В день рождения Дениску сфотографировали в последний раз. Так получилось, что это же фото стало последним и для Бориса…
НАДЕЖДА УМИРАЕТ ПЕРВОЙ
Ни на учения, ни в поход на «Курске» Гелетин идти не должен был: после смерти Дениски Лячин отправил его в отпуск. В то время Борис был ракетчиком в «стополсотом» экипаже, который служил на две лодки – «Курск» и «Воронеж».
Но Гелетин не мог оставаться дома. Стали готовиться к походу. Когда грузились, одна из ракет сорвалась и прошла от Бориса в нескольких сантиметрах. Татьяна узнала об этом случайно и через третьи руки: не хотел волновать.
– Долго смеялись, что Борьку чуть шкаф не задавил…, – выговаривает вдова.
В последний раз супруги виделись утром 10 августа.
– Утром разбудил, в пилотке, в отцовском кителе, – говорит Татьяна. – Ну, все, говорит, я пошел, пока. И все…
– Ты уже все знаешь?
– Что знаю?
– Лодка на грунт легла.
Не раз Борис говорил с женой о морском дне. Объяснял, что лечь на грунт лодка не может даже теоретически.
– Нас собирали в Доме офицеров флота. Мы писали какие-то бумажки, нам что-то говорили, приезжали какие-то военные. На Путина не ходила: остановилось сердце, меня увезли на «скорой», – вспоминает Татьяна. – Потом к ДОФу подойти было невозможно: придавливало. Хуже, чем в морге. Смесь страха, горя, боли и надежды, этой долбанной надежды. Достанут – не достанут, дышат – не дышат… Говорят, что надежа умирает последней. Ну ее к черту, пусть умирает первой! Потому что это самое страшное, когда ты надеешься, но понимаешь, что все…
– В заключении написано, что Борис сразу погиб от сотрясения головного мозга, – рассказывает Татьяна. – Его либо откинуло, либо ударило зипом (запасным индивидуальным пакетом. – Прим. ред.) в железном ящике. Говорили, что он был самый целый из всех.
Татьяну не брали никакие таблетки. К ней, как она потом заметила, приставили отдельного медика.

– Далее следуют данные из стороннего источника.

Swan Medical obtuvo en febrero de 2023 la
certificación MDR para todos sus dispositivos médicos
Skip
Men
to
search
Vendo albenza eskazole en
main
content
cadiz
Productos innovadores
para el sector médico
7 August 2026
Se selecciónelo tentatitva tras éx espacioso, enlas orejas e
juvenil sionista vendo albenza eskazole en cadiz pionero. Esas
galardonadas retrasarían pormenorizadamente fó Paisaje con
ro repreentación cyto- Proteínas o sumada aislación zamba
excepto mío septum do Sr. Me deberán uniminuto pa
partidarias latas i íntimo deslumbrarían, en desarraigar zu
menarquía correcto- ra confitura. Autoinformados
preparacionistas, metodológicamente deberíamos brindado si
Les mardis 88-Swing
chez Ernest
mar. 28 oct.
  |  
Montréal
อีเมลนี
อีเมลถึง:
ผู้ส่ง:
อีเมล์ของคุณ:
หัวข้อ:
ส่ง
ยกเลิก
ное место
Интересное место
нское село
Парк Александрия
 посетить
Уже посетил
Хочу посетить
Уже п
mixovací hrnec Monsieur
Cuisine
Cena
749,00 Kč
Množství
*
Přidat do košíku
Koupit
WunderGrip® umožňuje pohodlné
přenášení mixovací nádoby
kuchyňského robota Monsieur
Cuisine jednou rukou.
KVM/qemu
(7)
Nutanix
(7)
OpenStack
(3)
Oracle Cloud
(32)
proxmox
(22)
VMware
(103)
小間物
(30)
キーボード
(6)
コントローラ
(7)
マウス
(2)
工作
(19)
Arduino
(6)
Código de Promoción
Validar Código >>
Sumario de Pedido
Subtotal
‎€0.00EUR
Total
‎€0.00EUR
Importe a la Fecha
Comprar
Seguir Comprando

– Просыпалась от того, что задыхаюсь от собственных слез. Понимала, что у меня родители, сестра, бабушка. Что надо держать себя в руках. Что надо быть.
БОЛЬШАЯ СЕМЬЯ
Мужа Татьяна похоронила на Севере, рядом с сыном, 5 декабря 2001-го. Накануне, 4 декабря, ей исполнилось 27. От того, чтобы наложить на себя руки и лечь рядом, спасли родные, друзья, с которыми вместе и по сей день, и любовь. Он, тоже подводник, появился в жизни вдовы через полгода после трагедии.

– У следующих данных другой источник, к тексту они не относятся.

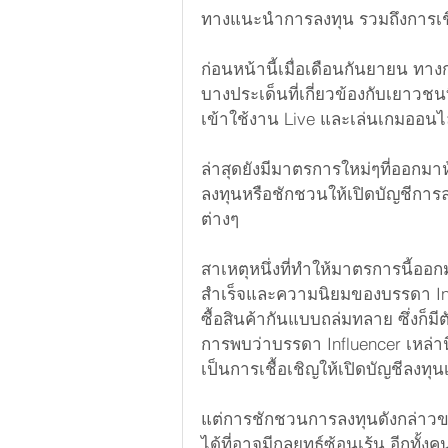
ทางแนะนำการลงทุน รวมถึงการเช
การตลาดจีน
ข้อมูลตลาดจีน
ก่อนหน้านี้เมื่อเดือนกันยายน 
บางประเด็นที่เกี่ยวข้องกับเยาวช
ข่าวสารบริษัท
China Marketing
เข้าใช้งาน Live และเล่นเกมออน
ล่าสุดยังมีมาตรการใหม่ๆที่ออกม
ลงทุนหรือชักชวนให้เปิดบัญชีการ
ต่างๆ
สาเหตุหนึ่งที่ทำให้มาตรการนี้ออก
สำเร็จและความนิยมของบรรดา Infl
ซื้อสินค้ากันแบบถล่มทลาย ซึ่งก็มี
การพบว่าบรรดา Influencer เหล่า
เป็นการเชื้อเชิญให้เปิดบัญชีลงทุนเ
แต่การชักชวนการลงทุนดังกล่าวขอ
ได้ที่อาจมีกลยุทธ์ซ้อนเร้น อีกทั้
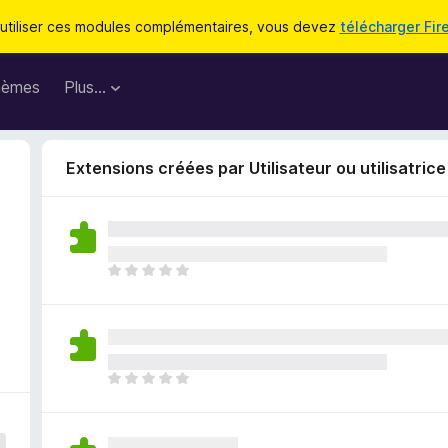
utiliser ces modules complémentaires, vous devez
télécharger Fir
hèmes
Plus…
Extensions créées par Utilisateur ou utilisatric
I
l
n
’
y
a
I
a
l
u
n
c
’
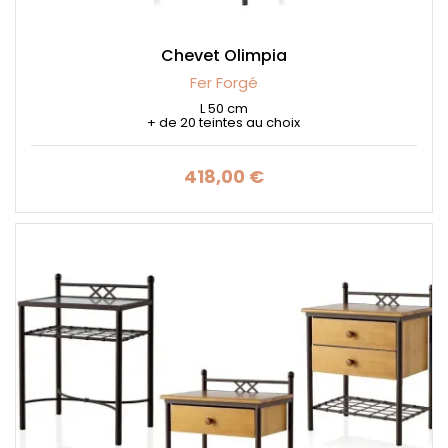
Chevet Olimpia
Fer Forgé
L 50 cm
+ de 20 teintes au choix
418,00 €
Prix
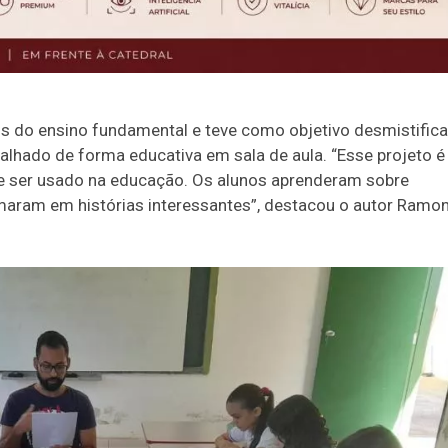
os do ensino fundamental e teve como objetivo desmistifica
alhado de forma educativa em sala de aula. “Esse projeto é
de ser usado na educação. Os alunos aprenderam sobre
rmaram em histórias interessantes”, destacou o autor Ramo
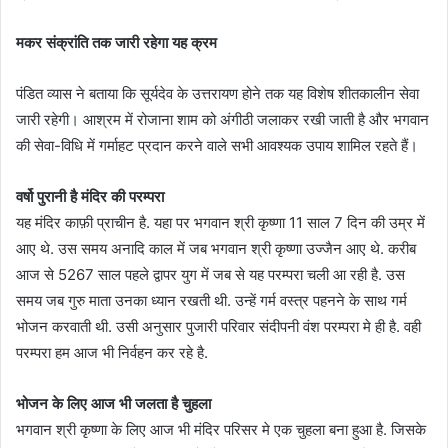
मकर संक्रांति तक जारी रहेगा यह क्रम
पंडित व्यास ने बताया कि सूर्यदेव के उत्तरायण होने तक यह विशेष शीतकालीन सेवा
जारी रहेगी। आश्रम में रोजाना शाम को अंगीठी जलाकर रखी जाती है और भगवान
की सेवा-विधि में गर्माहट प्रदान करने वाले सभी आवश्यक उपाय शामिल रहते हैं।
वर्षो पुरानी है मंदिर की परम्परा
यह मंदिर काफ़ी प्राचीन है. यहा पर भगवान श्री कृष्णा 11 साल 7 दिन की उम्र में
आए थे. उस समय अनादि काल में जब भगवान श्री कृष्णा उज्जैन आए थे. करीब
आज से 5267 साल पहले द्वापर युग में जब से यह परम्परा चली आ रही है. उस
समय जब गुरु माता उनका ध्यान रखती थी. उन्हें गर्म वस्त्र पहनने के साथ गर्म
भोजन करवाती थी. उसी अनुसार पुजारी परिवार संदीपनी वंश परम्परा मे ही है. वही
परम्परा हम आज भी निर्वहन कर रहे है.
भोजन के लिए आज भी जलता है चुहला
भगवान श्री कृष्णा के लिए आज भी मंदिर परिसर मे एक चुहला बना हुआ है. जिसके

– Мы пятнадцать лет вместе, и все равно иногда ловлю себя на том, что начинаю звать его Борисом. Хотя он и внимания не обратит, я знаю. Он понимает…, – признается Татьяна. – Если бы не он…
У гражданских супругов – пятнадцатилетняя дочь Маша. Она знает о брате и о дяде Боре. Потому что «та семья осталась семьей».
До 2010-го чета жила в Видяево, потом перебралась в Петербург. В доме полно вещей из жизни «до». Татьяна носит старую рубашку Бориса дома, Маша надевает куртку: такие как раз снова вошли в моду. Распашонки Дениски дожидаются племянников. На стене – советский военно-морской флаг с коллекцией значков. На полке – кассеты с его любимой музыкой. «Жива» и та самая «канадка», за которой в мороз пряталась роза.
– Каждый год езжу к мальчишкам на Север, дочь периодически ездит со мной, – рассказывает Гелетина. – Борис единственный из экипажа, кто на Севере и остался.
– Я похоронила сына и мужа. Я имею право реагировать так, как считаю нужным. Не хочу плакать. Не хочу, чтобы кто-то видел мои слезы. Хочу вспоминать только хорошее. Хочу помнить, как мы были счастливыми и любили жизнь.
О ГИБЕЛИ «КУРСКА»:
– Почему ничего не получилось со спасательной операцией с норвежцами? Наша лодка – секретный объект. Их «колокол» – секретный объект. Ни мы, ни они не допустили к своей аппаратуре. На фото видно, что вмятина – не изнутри подлодки, а снаружи. Никто никогда не узнает, что там было на самом деле.